Similarly, Rudnick said when the liberalisation started, governments began to issue spectrum but there were very few, if any, independent regulators, so spectrum was issued into a void.

“I think private enterprise does very well in a void, and that spectrum was taken, and in some cases traded and resold, but we saw emerging out of that some of the giants of the African telecommunications and now-technology industries.

“They really thrived in that free and open market – I don’t think governments realised how successful the mobile industry was going to be and what the uptake was going to be. It was a very open and unregulated environment, where if you could get your hands on the spectrum, you could almost build what you wanted and how you wanted it, without very much regulatory intervention.

“Since then, the independent regulators have not only become the institutions but have become a lot more assertive. I think in some countries that has been for the good, but in many it’s been an impedance to the rollout of the new-generation networks that we are seeing. Through delaying the release of spectrum, the fees, taxes and applications in terms of wayleaves and other approvals needed for fibre rollout have become more and more onerous over the years.

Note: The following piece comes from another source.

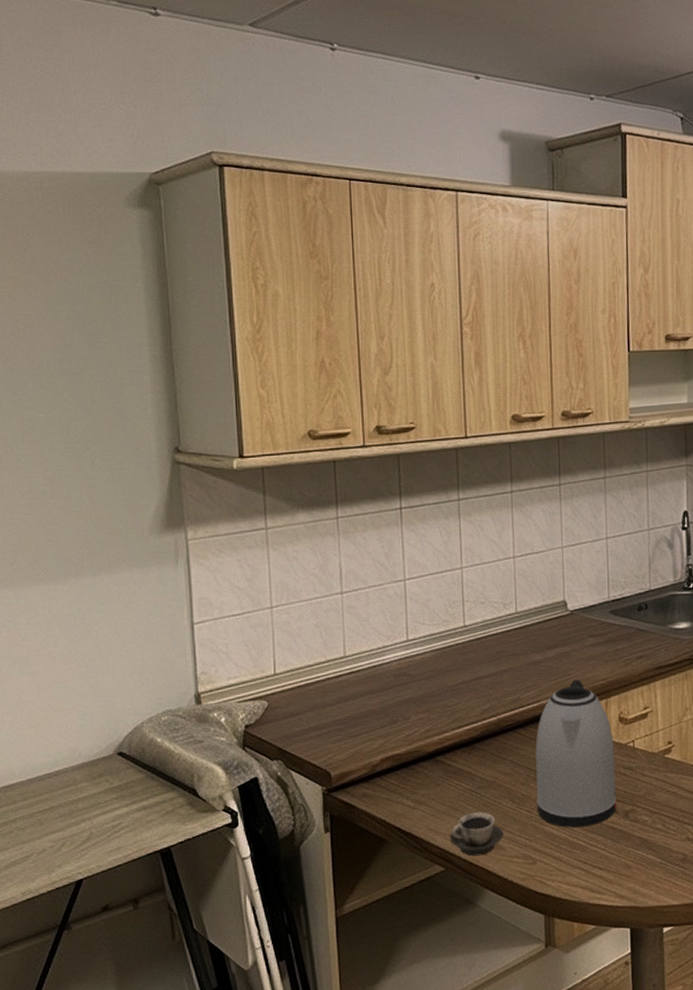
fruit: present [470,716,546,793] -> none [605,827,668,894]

“Some regulators sometimes need to understand that keeping out of the way of the industry is the best way to encourage development. What history tells us is the rapid growth of the mobile industry across Africa happened in a time when there were low levels of regulation rather than high.”

MainOne’s Opeke agreed with Rudnick, saying: “The regulation has not quite kept up with what is required to continue to drive development in a lot of areas. Development has slowed down, or started to become more concentrated in urban areas or areas where there is high affordability, when the need might actually be in areas where they don’t have the infrastructure, high unemployment and lack of productivity.

“There is more work to be done and more political will is required to make that push. Unless governments create the enabling environment in a lot of our markets, it’s really tough to deploy the kind of capital and drive development to the people.”